→ **What the task asks**
Repeat the material below word for word, leaving out the pictures.

Stored items from a collection
****************************************

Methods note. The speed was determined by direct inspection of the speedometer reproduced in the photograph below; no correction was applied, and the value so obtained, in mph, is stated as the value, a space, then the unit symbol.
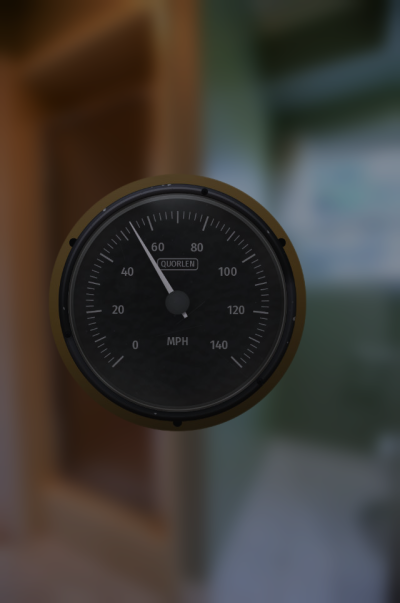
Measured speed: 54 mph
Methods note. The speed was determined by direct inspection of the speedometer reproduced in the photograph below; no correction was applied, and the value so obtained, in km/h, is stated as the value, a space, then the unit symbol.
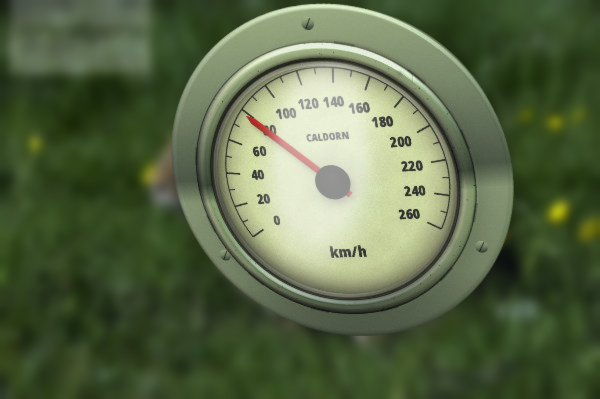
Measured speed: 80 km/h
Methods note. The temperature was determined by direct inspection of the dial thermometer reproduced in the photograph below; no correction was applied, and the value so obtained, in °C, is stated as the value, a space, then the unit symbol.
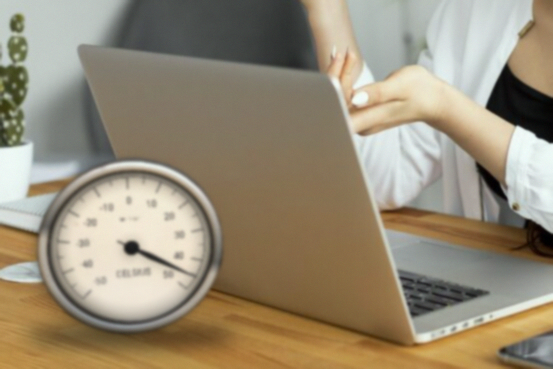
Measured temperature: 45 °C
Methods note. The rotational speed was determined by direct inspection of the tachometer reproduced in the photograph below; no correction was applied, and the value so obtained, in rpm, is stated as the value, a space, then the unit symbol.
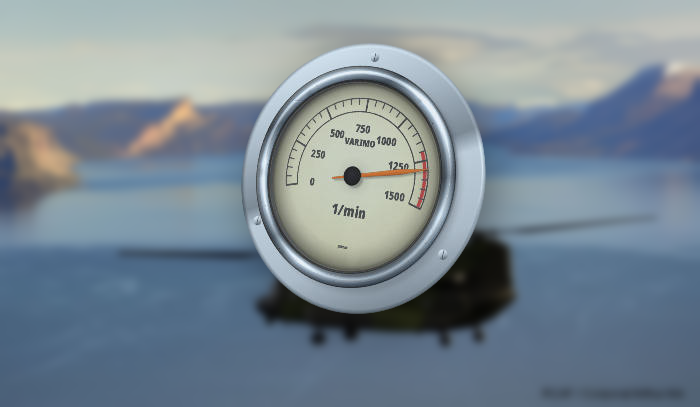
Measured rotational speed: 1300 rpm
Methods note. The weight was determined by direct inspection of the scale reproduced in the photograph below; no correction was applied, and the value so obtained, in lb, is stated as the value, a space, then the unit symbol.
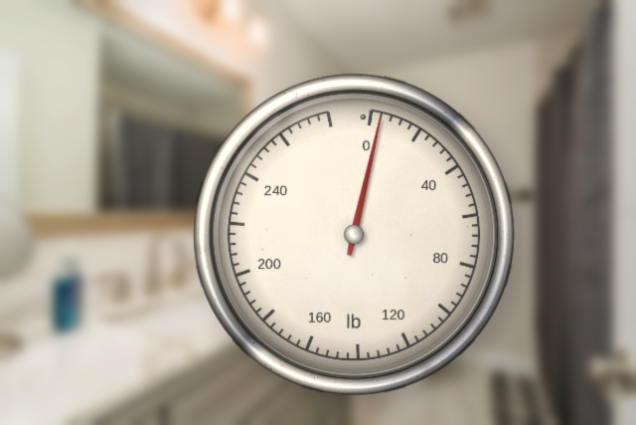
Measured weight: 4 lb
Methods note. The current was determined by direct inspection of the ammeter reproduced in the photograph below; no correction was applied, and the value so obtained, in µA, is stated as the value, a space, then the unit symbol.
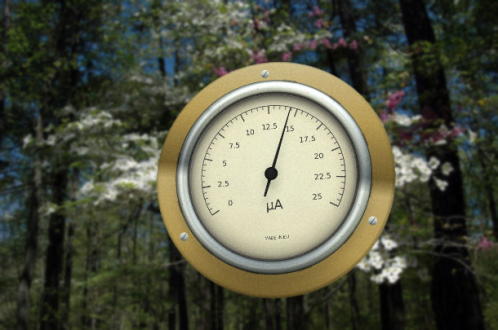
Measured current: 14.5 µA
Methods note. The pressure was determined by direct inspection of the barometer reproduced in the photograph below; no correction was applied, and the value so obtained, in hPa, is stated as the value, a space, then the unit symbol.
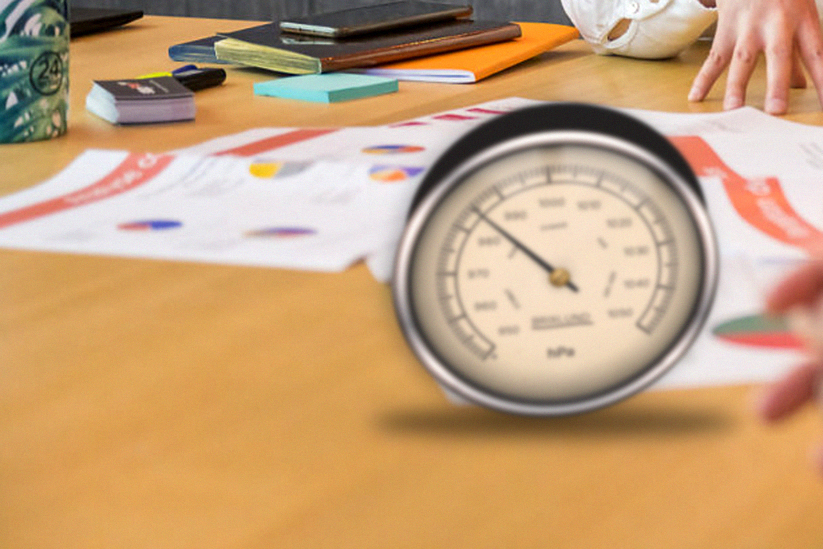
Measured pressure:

****************************************

→ **Exercise output**
Methods note. The speed was determined by direct inspection of the speedometer reproduced in the photograph below; no correction was applied, and the value so obtained, in mph, is stated as the value, a space, then the unit symbol.
Measured speed: 54 mph
Methods note. The speed was determined by direct inspection of the speedometer reproduced in the photograph below; no correction was applied, and the value so obtained, in km/h, is stated as the value, a space, then the unit symbol.
Measured speed: 80 km/h
Methods note. The temperature was determined by direct inspection of the dial thermometer reproduced in the photograph below; no correction was applied, and the value so obtained, in °C, is stated as the value, a space, then the unit symbol.
Measured temperature: 45 °C
Methods note. The rotational speed was determined by direct inspection of the tachometer reproduced in the photograph below; no correction was applied, and the value so obtained, in rpm, is stated as the value, a space, then the unit symbol.
Measured rotational speed: 1300 rpm
Methods note. The weight was determined by direct inspection of the scale reproduced in the photograph below; no correction was applied, and the value so obtained, in lb, is stated as the value, a space, then the unit symbol.
Measured weight: 4 lb
Methods note. The current was determined by direct inspection of the ammeter reproduced in the photograph below; no correction was applied, and the value so obtained, in µA, is stated as the value, a space, then the unit symbol.
Measured current: 14.5 µA
Methods note. The pressure was determined by direct inspection of the barometer reproduced in the photograph below; no correction was applied, and the value so obtained, in hPa, is stated as the value, a space, then the unit symbol.
Measured pressure:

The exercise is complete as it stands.